DE: Absolutely and that’s one of the areas that we are looking at. We have a Player Welfare Committee that’s headed by former Limerick footballer, Dr Jim Donovan, a man I marked myself back in the day, and we are looking at the demands placed on players. Now obviously the ESRI will survey all our membership and the findings of that report will come out towards the end of this year or early in 2018. The most important thing though is that, based on the findings that we are able to act on them and to improve the conditions and, I suppose, lessen the demands that are place on the inter-county player at the moment.
PC: I mentioned earlier about the ex players who are now pundits who are talking about the GPA, do you think that they misunderstand what the GPA really is about?
DE: Yeah, that’s a possibility but again as I said I’d be happy to meet with them and to convey our message and to just show what exactly we do here and maybe that is something that we need to look at ourselves just to get out the correct message about what we do to the wider audience.

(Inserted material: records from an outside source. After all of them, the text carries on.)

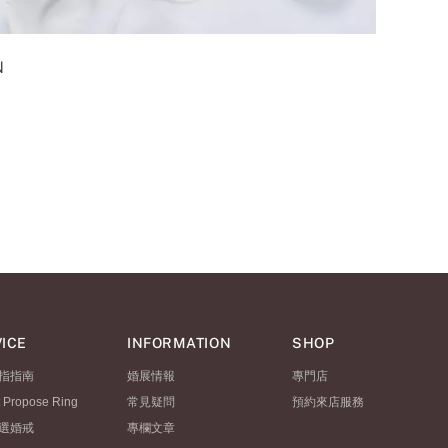
N
ICE
INFORMATION
SHOP
指指南
婚展情報
專門店
t Propose Ring
常見疑問
預約來店服務
選婚戒
專欄文章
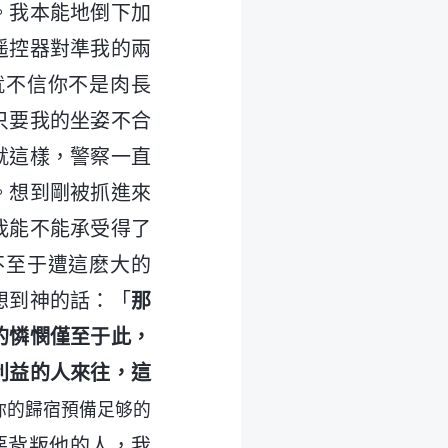
。我本能地倒下加
遥控器對準我的兩
就不信你不是肉長
只要我的坐姿不合
就這樣，警察一直
。想到剛被抓進來
我能不能承受得了
不至于遭這麽大的
想到神的話：「
那
的憐憫僅至于此，
利益的人來往，這
你的歸宿預備足够的
惡背叛他的人，我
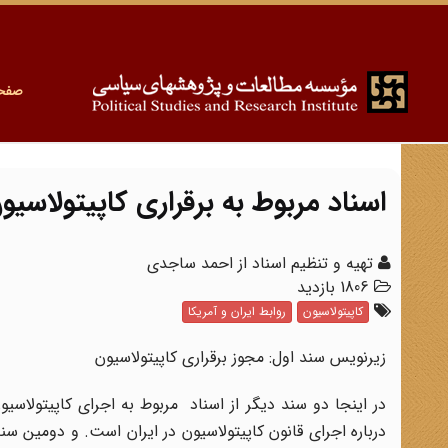
صفح
اسناد مربوط به برقراری کاپیتولاسیون
تهیه و تنظیم اسناد از احمد ساجدی
1806 بازدید
کاپیتولاسیون
روابط ایران و آمریکا
زیرنویس سند اول: مجوز برقراری کاپیتولاسیون
در اینجا دو سند دیگر از اسناد مربوط به اجرای کاپیتولاسی
درباره اجرای قانون کاپیتولاسیون در ایران است. و دومین 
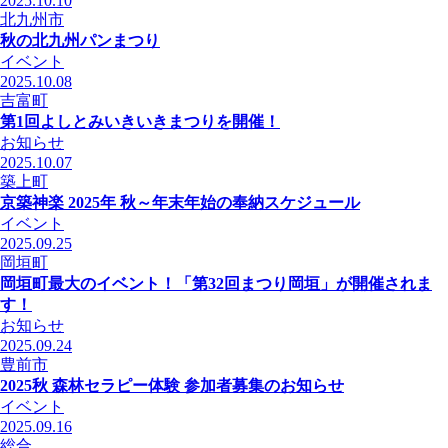
2025.10.10
北九州市
秋の北九州パンまつり
イベント
2025.10.08
吉富町
第1回よしとみいきいきまつりを開催！
お知らせ
2025.10.07
築上町
京築神楽 2025年 秋～年末年始の奉納スケジュール
イベント
2025.09.25
岡垣町
岡垣町最大のイベント！「第32回まつり岡垣」が開催されま
す！
お知らせ
2025.09.24
豊前市
2025秋 森林セラピー体験 参加者募集のお知らせ
イベント
2025.09.16
総合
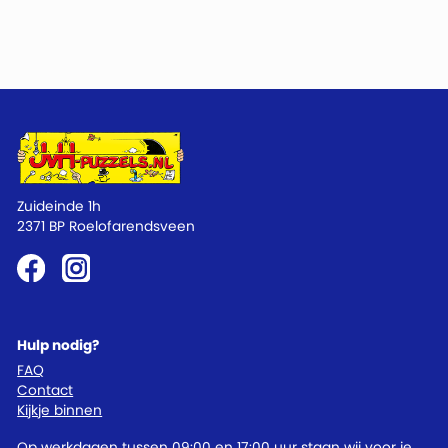
Zuideinde 1h
2371 BP Roelofarendsveen
Hulp nodig?
FAQ
Contact
Kijkje binnen
Op werkdagen tussen 09:00 en 17:00 uur staan wij voor je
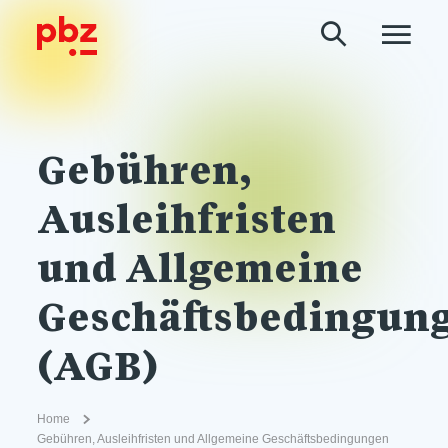
Gebühren,
Ausleihfristen
und Allge­meine
Geschäftsbedingun
(AGB)
Home
Gebühren, Ausleihfristen und Allge­meine Geschäftsbedingungen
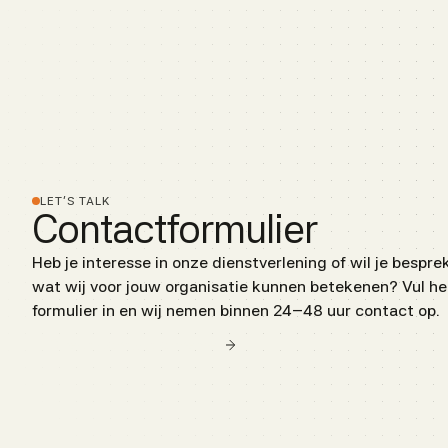
LET’S TALK
Contactformulier
Heb je interesse in onze dienstverlening of wil je bespre
wat wij voor jouw organisatie kunnen betekenen? Vul he
formulier in en wij nemen binnen 24–48 uur contact op.
Direct contact opnemen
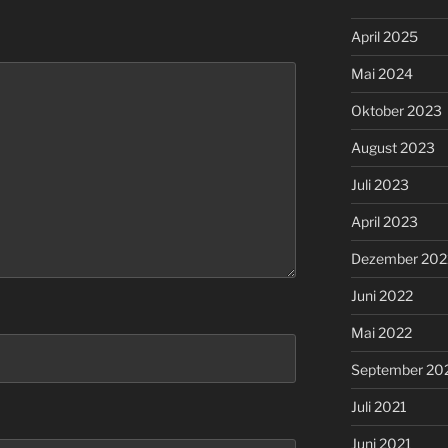
April 2025
Mai 2024
Oktober 2023
August 2023
Juli 2023
April 2023
Dezember 202
Juni 2022
Mai 2022
September 20
Juli 2021
Juni 2021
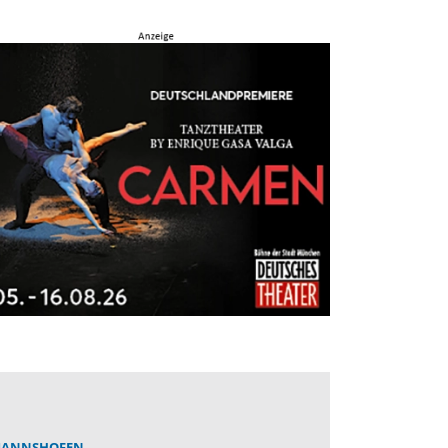
ANNSHOFEN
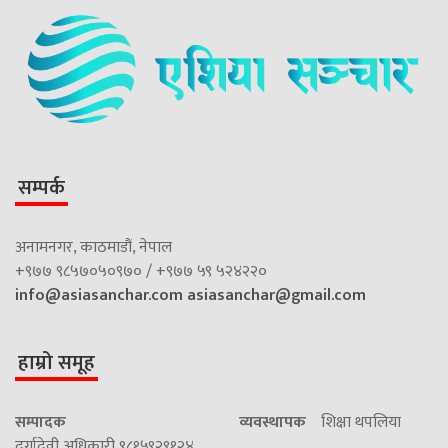
सम्पर्क
अनामनगर, काठमाडौं, नेपाल
+९७७ ९८५७०५०९७० / +९७७ ५९ ५२४२२०
info@asiasanchar.com
asiasanchar@gmail.com
हाम्रो समूह
सम्पादक
व्यवस्थापक
शिक्षा थपलिया
दुर्गादेवी अधिकारी ९८१५९२९१२४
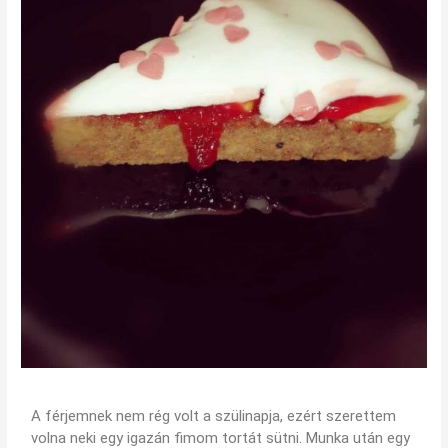
A férjemnek nem rég volt a szülinapja, ezért szerettem
volna neki egy igazán fimom tortát sütni. Munka után egy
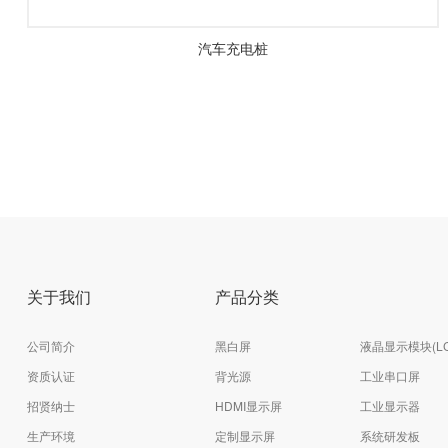
汽车充电桩
关于我们
产品分类
公司简介
黑白屏
液晶显示模块(LC
资质认证
背光源
工业串口屏
招贤纳士
HDMI显示屏
工业显示器
生产环境
定制显示屏
系统研发板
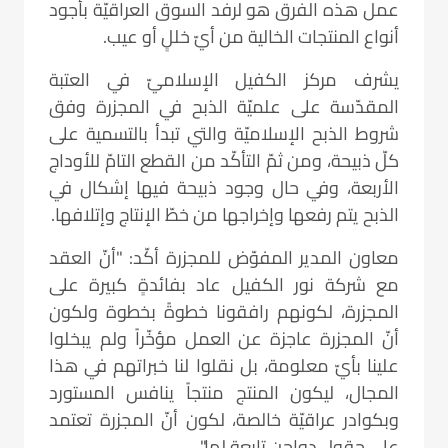
عمل هذه الفرق هو لرفد السوق العراقيّة بأجود
أنواع المنتجات الخالية من أيّ خللٍ أو عيب.
يشرف مركز الكفيل الإسلاميّ في العتبة
المقدّسة على علميّة الذبح في المجزرة وفق
شروط الذبح الإسلاميّة والتي تبدأ بالتسمية على
كلّ ذبيحة، ومن ثمّ التأكّد من القطع التامّ للأوداج
الأربعة، وفي حال وجود ذبيحة فيها إشكال في
الذبح يتم رفعها وإخراجها من خطّ الإنتاج وإتلافها.
معاون المدير المفوّض للمجزرة أكّد: "أنّ العقد
مع شركة نور الكفيل عاد بفائدةٍ كبيرة على
المجزرة، لكونهم رافقونا خطوةً بخطوة ولكون
أنّ المجزرة عاجزة عن العمل مؤخّراً ولم يبخلوا
علينا بأيّ معلومة، بل نقلوا لنا خبراتهم في هذا
المجال، ليكون المنتج منتجاً ينافس المستورد
وبكوادر عراقيّة خالصة، لكون أنّ المجزرة تعتمد
على حقول دواجن تابعة لها".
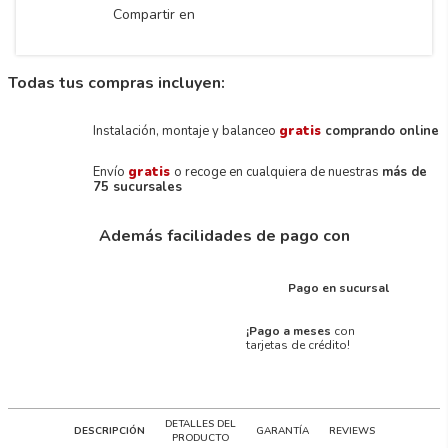
Compartir en
Todas tus compras incluyen:
Instalación, montaje y balanceo
gratis
comprando online
Envío
gratis
o recoge en cualquiera de nuestras
más de
75 sucursales
Además facilidades de pago con
Pago en sucursal
¡Pago a meses
con
tarjetas de crédito!
DETALLES DEL
DESCRIPCIÓN
GARANTÍA
REVIEWS
PRODUCTO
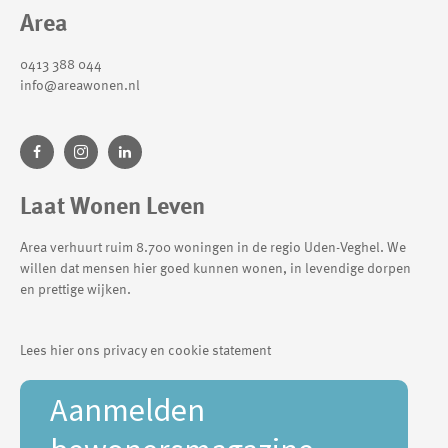
Contactinformatie
Area
0413 388 044
info@areawonen.nl
Laat Wonen Leven
Area verhuurt ruim 8.700 woningen in de regio Uden-Veghel. We
willen dat mensen hier goed kunnen wonen, in levendige dorpen
en prettige wijken.
Lees hier ons privacy en cookie statement
Aanmelden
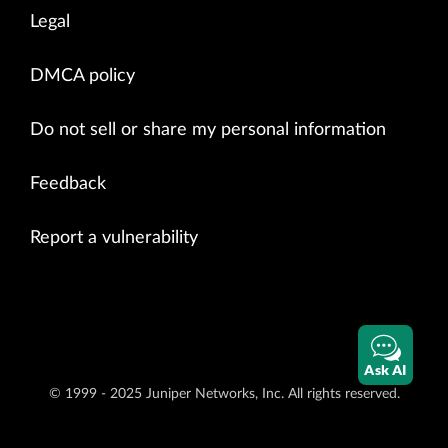
Legal
DMCA policy
Do not sell or share my personal information
Feedback
Report a vulnerability
Ask AI
© 1999 - 2025 Juniper Networks, Inc. All rights reserved.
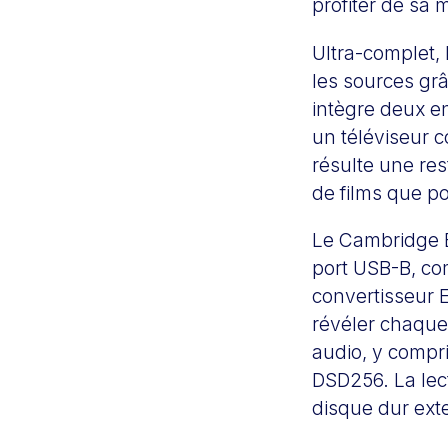
profiter de sa
Ultra-complet,
les sources gr
intègre deux en
un téléviseur c
résulte une res
de films que po
Le Cambridge E
port USB-B, co
convertisseur 
révéler chaque 
audio, y compri
DSD256. La lect
disque dur exte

But I’d have no issue meeting them and as I said I will meet with all stakeholders that have a genuine interest in improving our inter-county games.
PC: Finally, Dermot, Dessie Farrell managed to combine the role of CEO of the GPA with being Manager of the Dublin minor team initially and latterly of their U21’s, can we see Dermot Earley being a club manager or a coach or an intercounty county manager in Kildare at any stage in the future?
DE: (Laughs) No not at the moment, it’s not on my agenda. I’d love to get back involved with my club, Sarsfields, who I have kind of taken a little bit of a sabbatical from since I finished playing with them. That’s something I’d rather start on and see where it takes me. But at the moment inter-county management or even club management is not on my agenda.